───── Selected passage ─────
The daily newspaper Reform counts among its columnists the smartest critics of the movement for democracy led by Andrés Manuel López Obrador: Federico Reyes Heroles, Jorge Castañeda, Enrique Krauze, Sergio Sarmiento, and Andrés Oppenheimer (who also writes for the Miami Herald). Each of them has his particular take, but they all share some commonalities worth discussing here.
Rather frequently, these critics admonish the movement as if they were deeply and personally concerned about the fate of the left in Mexico, as if the raison d’être of the left — namely, the unity, organization, self-education, and progress of Mexico’s working people — had been betrayed by López Obrador’s radicalism and it were their mission to show him and all leftists the correct way to advance their cause. They often decry the absence of a “modern left”, more intelligent and reasonable.
─────
(What to work on):
**A.** Reproduce the passage on the critics of López Obrador's movement in full, word for word.
**B.** Locate each line of the listing containing the word "scientific", and copy those lines out.
The passage and the listing are unrelated.
───── Records to use ─────
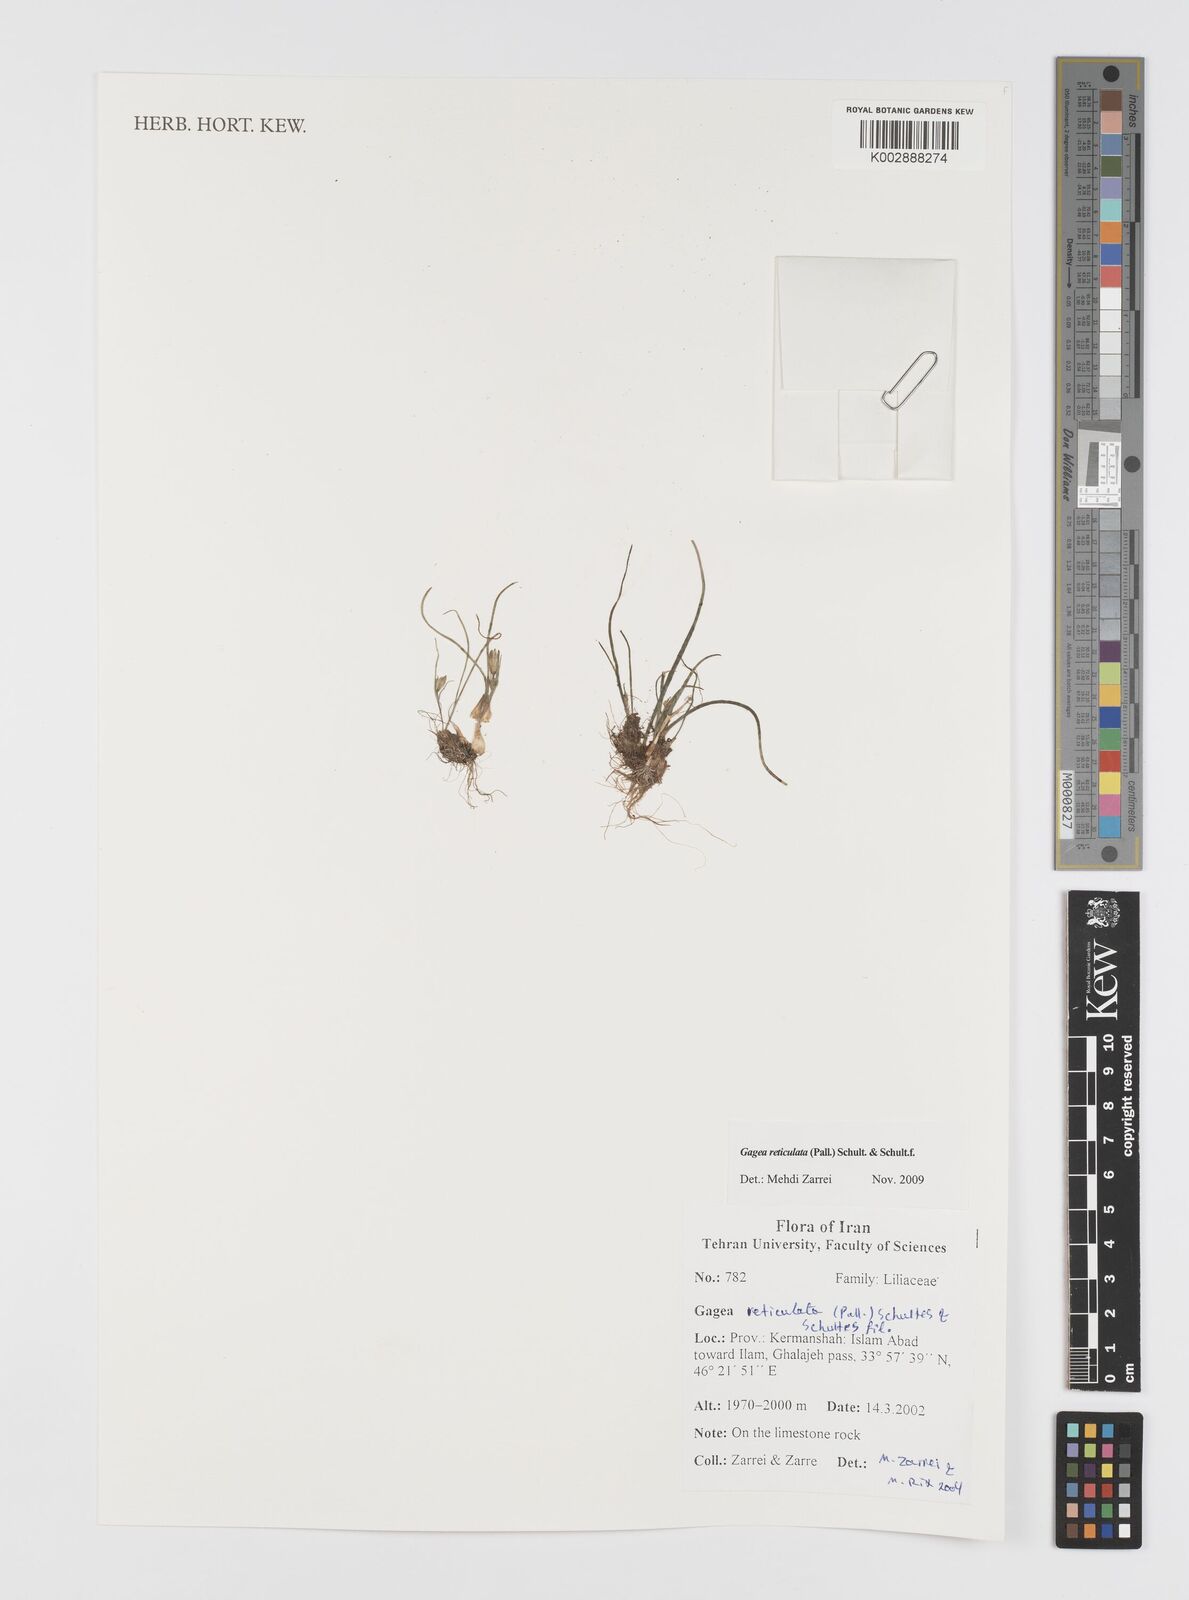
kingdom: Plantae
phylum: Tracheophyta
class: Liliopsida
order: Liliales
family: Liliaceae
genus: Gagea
─────
───── Records to use ─────
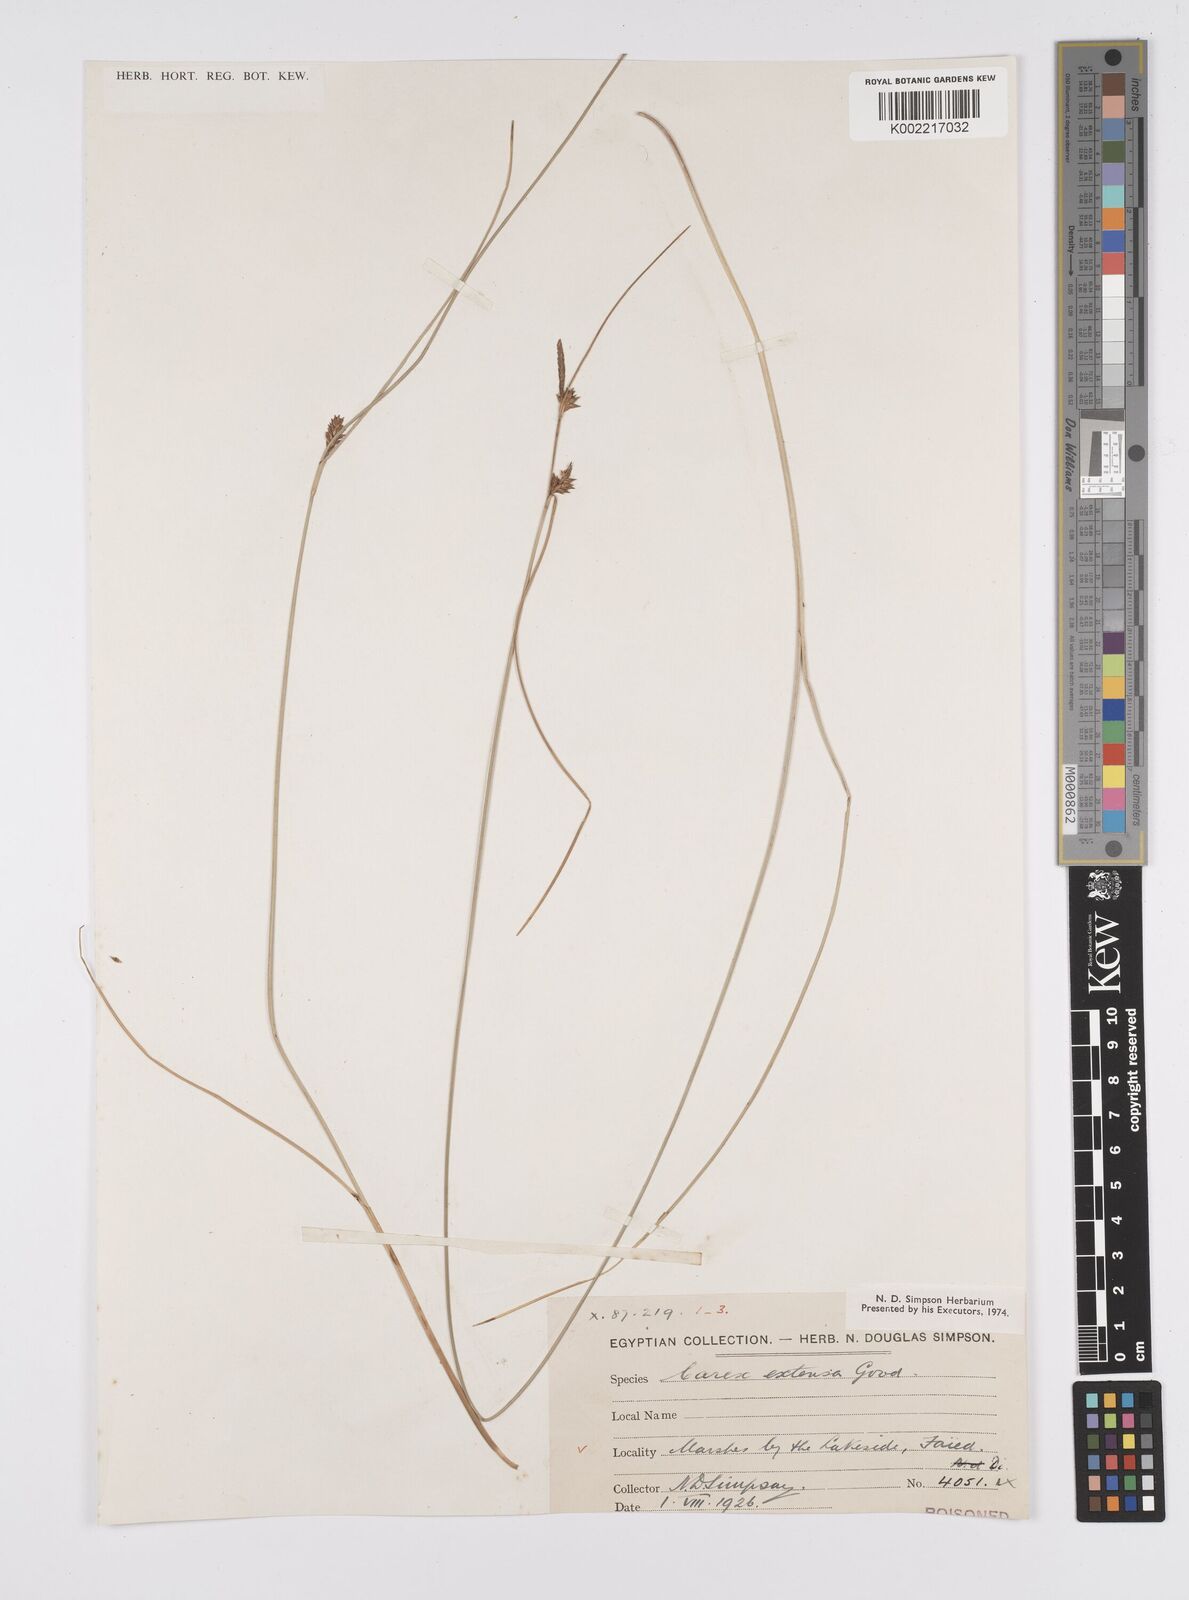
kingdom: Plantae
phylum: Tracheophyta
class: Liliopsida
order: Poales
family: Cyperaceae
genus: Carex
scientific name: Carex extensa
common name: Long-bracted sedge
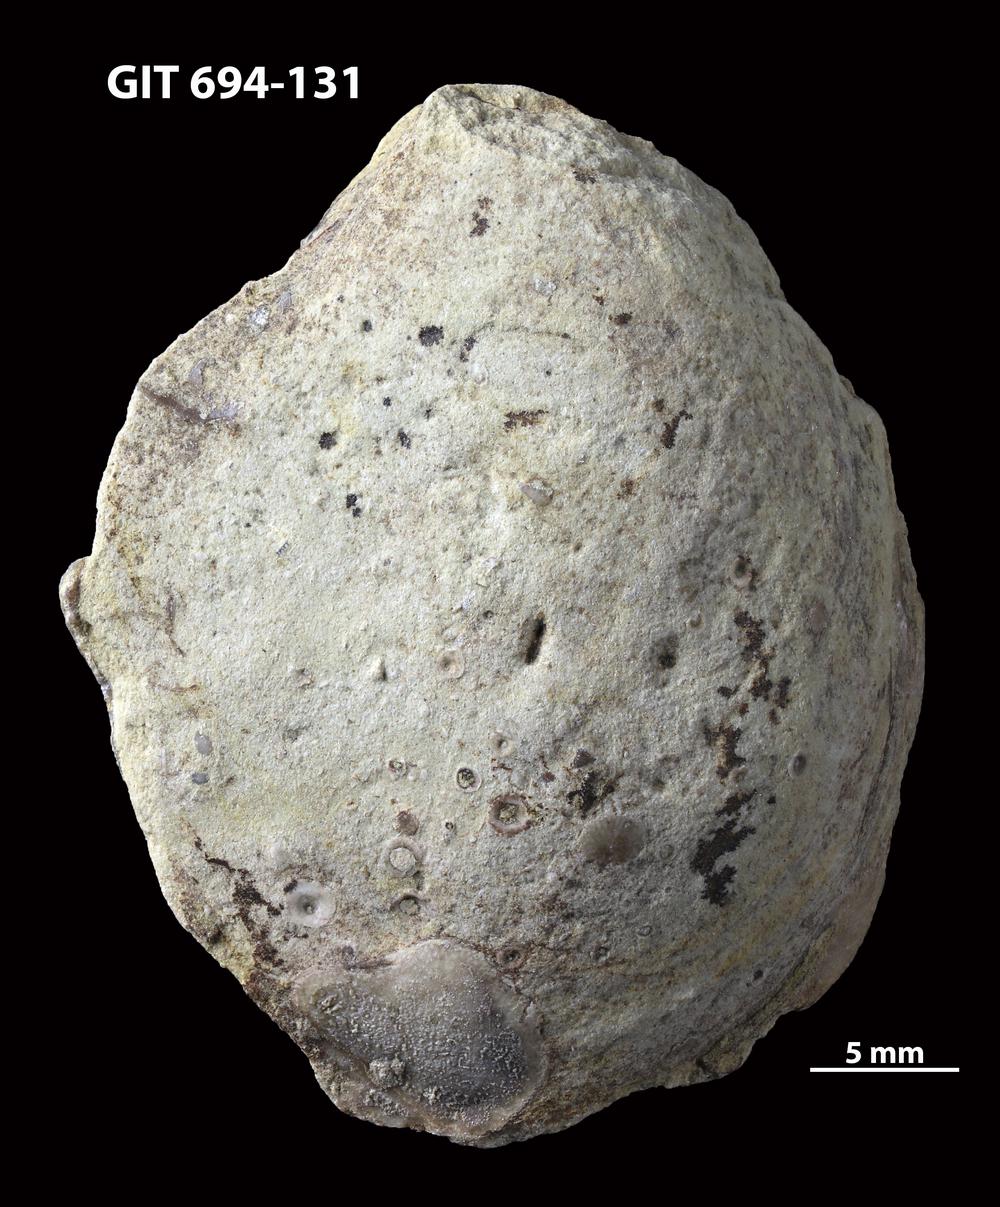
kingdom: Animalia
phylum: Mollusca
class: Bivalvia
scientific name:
─────
───── Records to use ─────
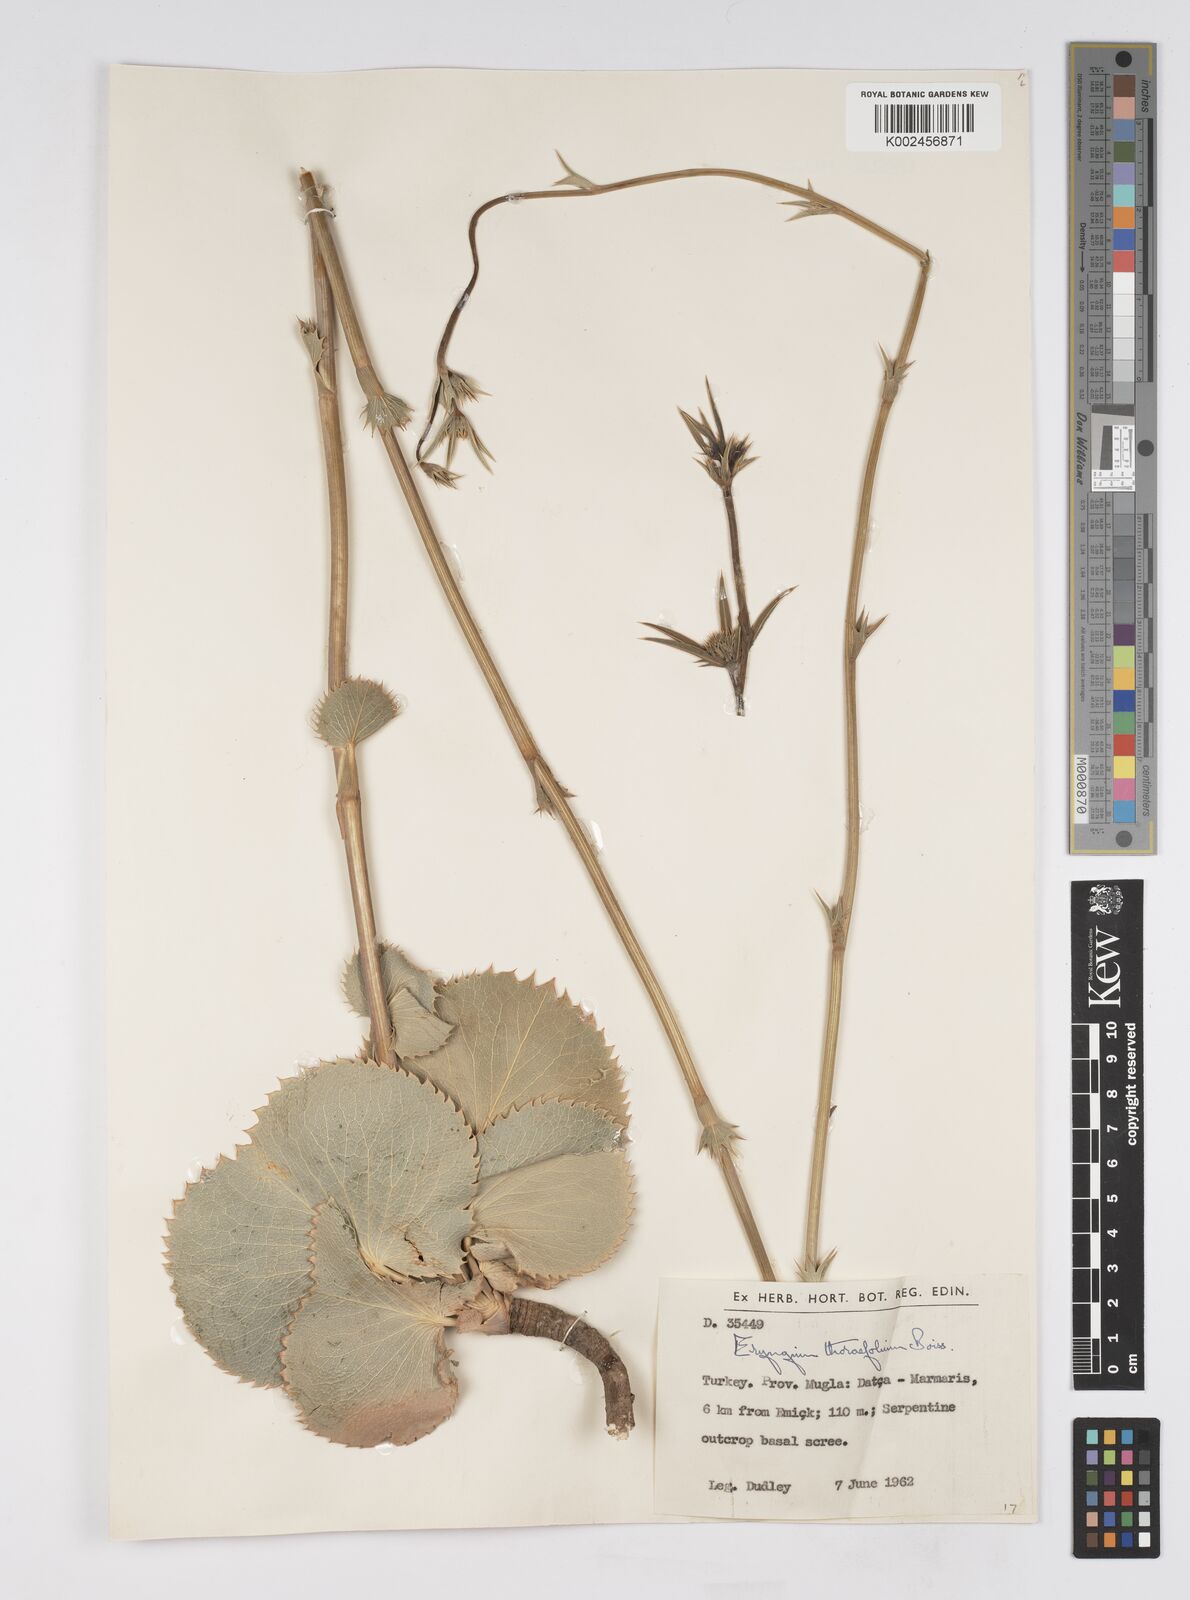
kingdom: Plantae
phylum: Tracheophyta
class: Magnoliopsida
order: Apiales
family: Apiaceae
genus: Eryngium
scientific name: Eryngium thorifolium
─────
(Problem solutions):
**A.**
The daily newspaper Reform counts among its columnists the smartest critics of the movement for democracy led by Andrés Manuel López Obrador: Federico Reyes Heroles, Jorge Castañeda, Enrique Krauze, Sergio Sarmiento, and Andrés Oppenheimer (who also writes for the Miami Herald). Each of them has his particular take, but they all share some commonalities worth discussing here.
Rather frequently, these critics admonish the movement as if they were deeply and personally concerned about the fate of the left in Mexico, as if the raison d’être of the left — namely, the unity, organization, self-education, and progress of Mexico’s working people — had been betrayed by López Obrador’s radicalism and it were their mission to show him and all leftists the correct way to advance their cause. They often decry the absence of a “modern left”, more intelligent and reasonable.

**B.**
scientific name: Carex extensa
scientific name:
scientific name: Eryngium thorifolium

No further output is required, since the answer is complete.